The serialisation process within TINA allows arbitrarily complex data structures to be packed into a linear array of data, transmitted to another processor and reconstructed for continued processing. The mechanism handles selected pointers for data structures which may be embedded in the data and can eliminate repeated data referencing ( see repeat_checker() ). This latter facility can be turned off via a call to repeatp_checking_set().
The information needed to serialise/de-serialise a TINA data structure is held in the global array variable tina_data_info_array. During use this array is indexed according to the TINA data type to recover serialisation/deserialisation function pointers. This array is defined in the file tstruct_info.h and the default elements of the array are defined in tstruct_info.c . Modifications to these default settings is made by the routine define_all_ts_handlers(). This is useful for modifying the basic functionality without having to recompile the entire TINA library. The tina_data_info_array has slots allocated for additional user defined structures (User_type_0_id - User_type_9_id) which can be used during algorithm development.

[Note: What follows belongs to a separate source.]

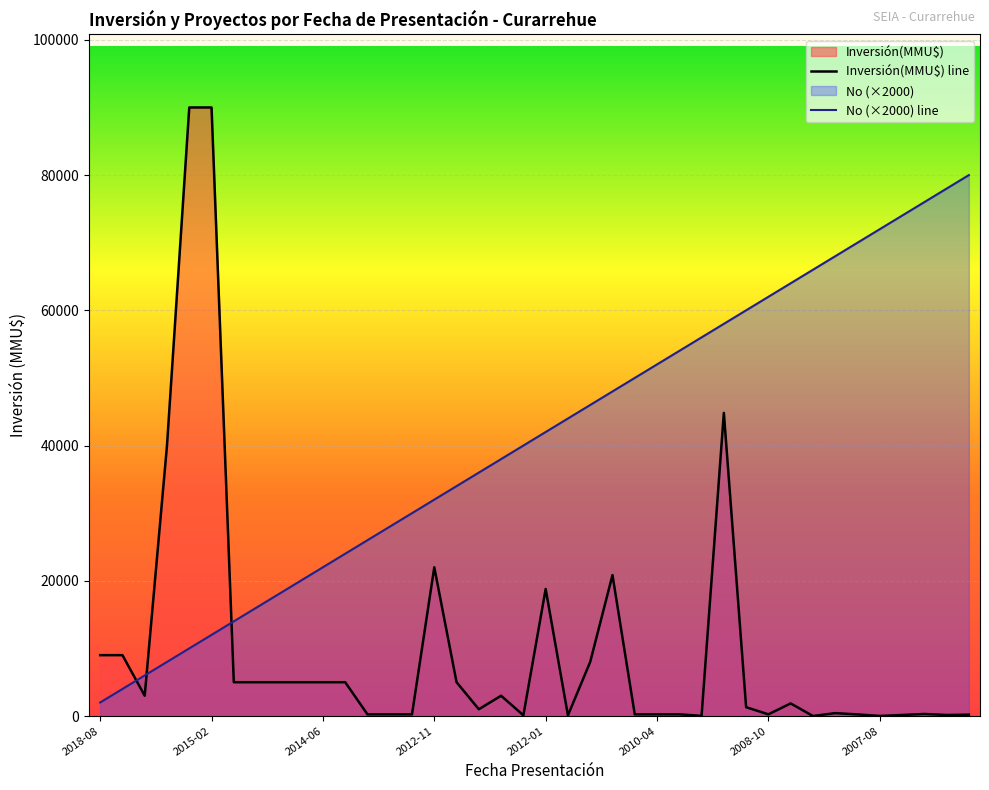

At which label does Inversión(MMU$) line first exceed 1860?

2018-08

The ts_id flag determines which routines will be called during the serialisation and deserialisation process.
tina_data_info_array[*(int *) data - ts_base_id].serialise() tina_data_info_array[*(int *) data - ts_base_id].deserialise()

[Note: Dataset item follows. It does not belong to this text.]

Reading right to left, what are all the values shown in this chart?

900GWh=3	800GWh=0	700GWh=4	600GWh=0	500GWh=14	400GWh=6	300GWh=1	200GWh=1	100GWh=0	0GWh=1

The default version of these routines are ts_serialise() and ts_deserialise() respectively.
Serialisation proceeds by first processing the specified data structure to produce a linked list of all tagged TINA data structure. The type field of the List data structure is used to encode either the size of the data structure (if it is stored with this entry) or a negative offset to a previous entry in the list if it is repeated. This list is then written out as a sequential series of numbers specifying all of the data types present (or offsets) followed by the data contents of these structures. The whole lot is prefixed by the total number of data structures serialised and a magic number to encode byte reversal. During deserialisation the index list is read back and memory allocated for each data structure. The routines which handle this bottom level data transfer are fread_ts() and fwrite_ts().